The age of the sanatorium came to an end with the discovery of the antibiotic streptomycin, which all but eradicated tuberculosis from the West. Paimio became a more active site of medical treatment. An operating theatre was added, with Aalto’s involvement, in 1955. In the 1960s, it was converted to a general hospital, then in 2014 a rehabilitation centre for children.

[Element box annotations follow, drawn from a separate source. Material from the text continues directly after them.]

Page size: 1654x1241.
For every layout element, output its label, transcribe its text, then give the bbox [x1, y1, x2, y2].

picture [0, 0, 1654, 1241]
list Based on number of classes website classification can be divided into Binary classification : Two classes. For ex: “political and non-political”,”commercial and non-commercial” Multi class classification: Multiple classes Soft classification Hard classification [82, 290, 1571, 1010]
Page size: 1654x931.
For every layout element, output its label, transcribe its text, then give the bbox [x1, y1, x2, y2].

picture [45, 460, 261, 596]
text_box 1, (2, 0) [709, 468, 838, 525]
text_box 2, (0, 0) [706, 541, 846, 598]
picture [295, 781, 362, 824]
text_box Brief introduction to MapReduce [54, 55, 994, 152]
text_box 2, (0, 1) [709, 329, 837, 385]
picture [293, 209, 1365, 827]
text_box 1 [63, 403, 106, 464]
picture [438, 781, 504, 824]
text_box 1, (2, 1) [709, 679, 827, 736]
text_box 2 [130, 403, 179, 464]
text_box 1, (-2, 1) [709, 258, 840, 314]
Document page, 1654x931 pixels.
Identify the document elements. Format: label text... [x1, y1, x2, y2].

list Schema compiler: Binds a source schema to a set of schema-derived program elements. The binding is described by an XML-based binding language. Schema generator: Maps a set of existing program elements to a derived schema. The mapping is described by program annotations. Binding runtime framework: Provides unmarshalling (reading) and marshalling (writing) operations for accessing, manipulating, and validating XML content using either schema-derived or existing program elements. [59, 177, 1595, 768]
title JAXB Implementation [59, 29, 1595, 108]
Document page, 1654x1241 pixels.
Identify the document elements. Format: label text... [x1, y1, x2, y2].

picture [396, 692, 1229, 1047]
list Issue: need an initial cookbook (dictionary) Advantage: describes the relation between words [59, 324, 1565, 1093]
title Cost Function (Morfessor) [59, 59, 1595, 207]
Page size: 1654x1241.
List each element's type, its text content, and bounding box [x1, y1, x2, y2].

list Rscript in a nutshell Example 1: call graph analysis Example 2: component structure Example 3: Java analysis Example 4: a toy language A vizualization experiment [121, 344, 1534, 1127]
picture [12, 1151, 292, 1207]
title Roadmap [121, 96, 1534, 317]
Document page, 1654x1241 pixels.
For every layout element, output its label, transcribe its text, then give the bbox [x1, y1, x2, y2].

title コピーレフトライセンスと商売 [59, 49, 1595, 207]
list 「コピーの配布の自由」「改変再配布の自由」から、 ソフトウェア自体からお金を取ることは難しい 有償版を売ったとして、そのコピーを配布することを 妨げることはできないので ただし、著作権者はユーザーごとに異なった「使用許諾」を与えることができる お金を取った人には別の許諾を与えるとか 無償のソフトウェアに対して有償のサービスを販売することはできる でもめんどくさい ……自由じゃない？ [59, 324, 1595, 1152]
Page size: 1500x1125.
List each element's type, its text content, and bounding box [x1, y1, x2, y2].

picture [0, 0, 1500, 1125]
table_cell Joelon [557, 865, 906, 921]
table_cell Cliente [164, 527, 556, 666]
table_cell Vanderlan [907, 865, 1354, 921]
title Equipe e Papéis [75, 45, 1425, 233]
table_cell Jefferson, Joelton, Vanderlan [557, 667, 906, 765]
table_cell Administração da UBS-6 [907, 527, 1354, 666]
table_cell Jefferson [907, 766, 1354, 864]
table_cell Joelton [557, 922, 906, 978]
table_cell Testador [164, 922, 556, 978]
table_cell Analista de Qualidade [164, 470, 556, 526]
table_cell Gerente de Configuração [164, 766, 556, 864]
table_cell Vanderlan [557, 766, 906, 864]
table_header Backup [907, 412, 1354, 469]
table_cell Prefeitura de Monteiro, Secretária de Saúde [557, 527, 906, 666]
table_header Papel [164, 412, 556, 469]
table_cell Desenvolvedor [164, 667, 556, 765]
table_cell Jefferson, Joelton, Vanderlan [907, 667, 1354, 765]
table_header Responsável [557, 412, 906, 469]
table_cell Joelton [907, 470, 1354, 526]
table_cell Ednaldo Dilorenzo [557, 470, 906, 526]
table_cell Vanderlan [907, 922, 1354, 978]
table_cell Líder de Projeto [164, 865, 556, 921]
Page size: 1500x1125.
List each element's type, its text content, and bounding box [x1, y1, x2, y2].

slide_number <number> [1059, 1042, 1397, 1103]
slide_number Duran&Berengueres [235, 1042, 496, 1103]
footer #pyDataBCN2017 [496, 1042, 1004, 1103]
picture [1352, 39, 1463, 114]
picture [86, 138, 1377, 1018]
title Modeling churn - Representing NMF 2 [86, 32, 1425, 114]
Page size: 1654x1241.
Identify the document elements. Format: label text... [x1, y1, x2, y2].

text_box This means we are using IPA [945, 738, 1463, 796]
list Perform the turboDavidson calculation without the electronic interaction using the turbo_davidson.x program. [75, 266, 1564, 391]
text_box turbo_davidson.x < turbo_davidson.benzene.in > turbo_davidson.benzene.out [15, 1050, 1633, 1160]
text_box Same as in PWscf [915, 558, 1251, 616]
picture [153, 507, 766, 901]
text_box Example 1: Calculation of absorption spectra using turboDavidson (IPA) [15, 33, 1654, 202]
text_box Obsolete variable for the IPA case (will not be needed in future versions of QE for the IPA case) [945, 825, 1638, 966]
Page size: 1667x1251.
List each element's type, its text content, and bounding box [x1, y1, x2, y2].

Photography courtesy of Paimio Sanatorium
In 2018 it was put up for sale, until the Paimio Sanatorium Foundation was founded. It is now open for visitors. Some of the outbuildings that housed former staff have been converted into holiday lets, designed in collaboration with the likes of Artek and Hakola.
The Foundation intends to house ethical organisations, such as wellbeing and climate change charities, in the building: a move from healing the individual to healing the world. It is a testament to the Aaltos that the building has so long outlasted its original function with many of its fittings intact.
Paimio, alongside the concurrent Viipuri Library in Vyborg, shot Aalto to the front rank of modernist architecture. It served as an inspiration for healthcare buildings the world over. But perhaps the building’s greatest achievement was in proving that modernism could be humane.